Date Showing Showing On 20, 22, 23 May
Time Showing Monday 6pm, Wednesday 4pm & 6.30pm and Thursday 6pm

Vice

MA15+ 2hrs 12mins
biography | 2018, USA | English
Overview

The story of Dick Cheney, an unassuming bureaucratic Washington insider, who quietly wielded immense power as Vice President to George W. Bush, reshaping the country and the globe in ways that we still feel today.

Warnings

Mature Themes and Coarse Language

Director
Adam Mckay
Original Review
Peter Bradshaw, Guardian
Extracted By
Mark Horner
Featuring
Featuring: Christian Bale, Amy Adams, Steve Carell, Alison Pill

Watch The Trailer

Vice Trailer

Storyline (warning: spoilers)

The former US vice-president, big oil nabob and waterboarding enthusiast Dick Cheney squats like a latex, inflated toad at the ear of power in this flashy political comedy from Adam McKay. This is due to a terrifically and in fact rather scarily plausible impersonation from Christian Bale. Bale has the sense to do more with less. His Cheney is often slumped, immobile, round-shouldered, animated only when reaching for a confidential document or sugary pastry. But he’s a quick mover, politically.

Viceis always entertaining and nihilist, especially when it comes to Cheney’s relationship with his beloved daughter Mary Cheney, an out gay woman and same-sex marriage campaigner.

Bale shows his man’s simple personal evolution. As a young boozer and Yale dropout from Wyoming, Dick gets an almighty, blazing-eyed telling-off from his formidable wife Lynne (played by Amy Adams), and he resolves to straighten up and fly right. Quitting booze entirely isn’t what happens, but his passions are transferred to food and power, and he graduates to a paunch-plus-comb over in his days in the Nixon White House, working for Donald Rumsfeld.  Rumsfeld (Steve Carell) is interestingly far less powerful and important than we thought him at the time.

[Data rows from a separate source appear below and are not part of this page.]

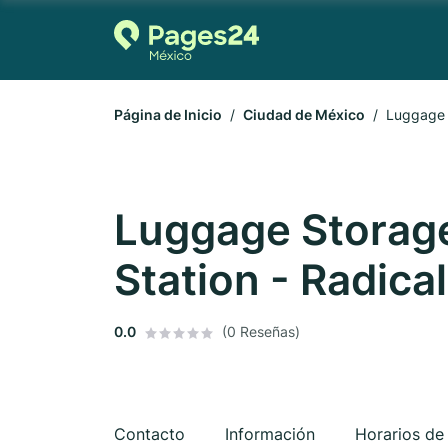
Página de Inicio
Ciudad de México
Luggage 
Luggage Storag
Station - Radica
0.0
(0 Reseñas)
Contacto
Información
Horarios de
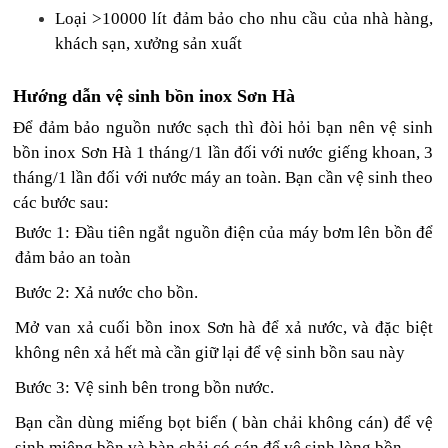
Loại >10000 lít đảm bảo cho nhu cầu của nhà hàng,
khách sạn, xưởng sản xuất
Hướng dẫn vệ sinh bồn inox Sơn Hà
Để đảm bảo nguồn nước sạch thì đòi hỏi bạn nên vệ sinh
bồn inox Sơn Hà
1 tháng/1 lần đối với nước giếng khoan, 3
tháng/1 lần đối với nước máy an toàn. Bạn cần vệ sinh theo
các bước sau:
Bước 1: Đầu tiên ngắt nguồn điện của máy bơm lên bồn để
đảm bảo an toàn
Bước 2: Xả nước cho bồn.
Mở van xả cuối bồn inox Sơn hà để xả nước, và đặc biệt
không nên xả hết mà cần giữ lại để vệ sinh bồn sau này
Bước 3: Vệ sinh bên trong bồn nước.
Bạn cần dùng miếng bọt biển ( bàn chải không cán) để vệ
sinh miệng bồn và bàn chải có cán để vệ sinh lòng bồn.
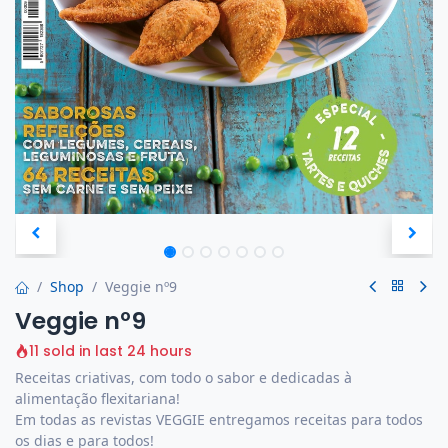
Shop
Veggie nº9
Veggie nº9
11 sold in last 24 hours
Receitas criativas, com todo o sabor e dedicadas à
alimentação flexitariana!
Em todas as revistas VEGGIE entregamos receitas para todos
os dias e para todos!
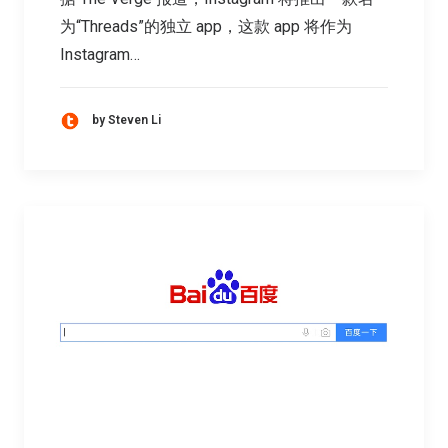
为“Threads”的独立 app，这款 app 将作为
Instagram…
by Steven Li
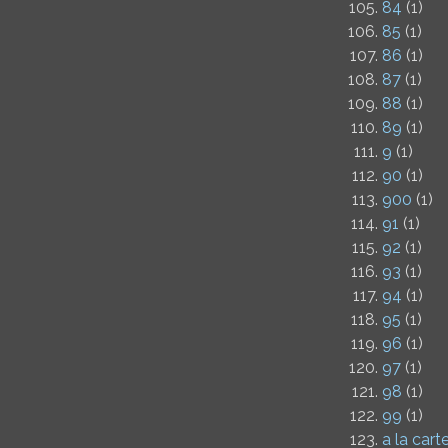
84
(1)
85
(1)
86
(1)
87
(1)
88
(1)
89
(1)
9
(1)
90
(1)
900
(1)
91
(1)
92
(1)
93
(1)
94
(1)
95
(1)
96
(1)
97
(1)
98
(1)
99
(1)
a la cart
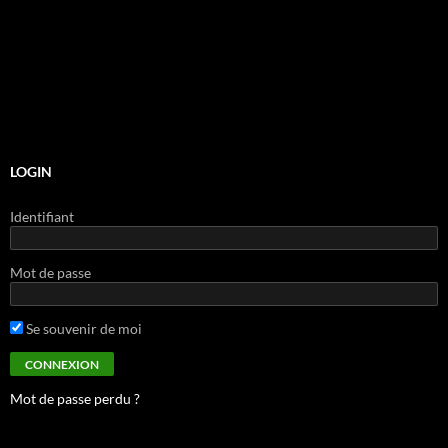
LOGIN
Identifiant
Mot de passe
Se souvenir de moi
Mot de passe perdu ?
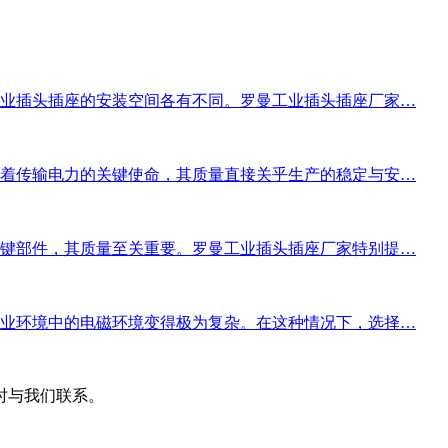
业插头插座的安装空间各有不同。罗曼工业插头插座厂家…
着传输电力的关键使命，其质量直接关乎生产的稳定与安…
键部件，其质量至关重要。罗曼工业插头插座厂家特别提…
业环境中的电磁环境变得极为复杂。在这种情况下，选择…
时与我们联系。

Then Cheney becomes the great big plutocrat blob that America came to not particularly know or love. He was secretary for defence under the late George HW Bush. Then, during the exile years of the Clinton presidency, he was CEO of energy giant Halliburton, before the naive young Dubya called him back as vice-president – a job he effectively reconfigured as power behind the throne, and in front of it.

How does it all relate to the New Trump Order? Well, McKay puts in a post-credits sting on this topic, and it is possible that the cynicism and rapaciousness of the Cheney era paved the way to what America has now.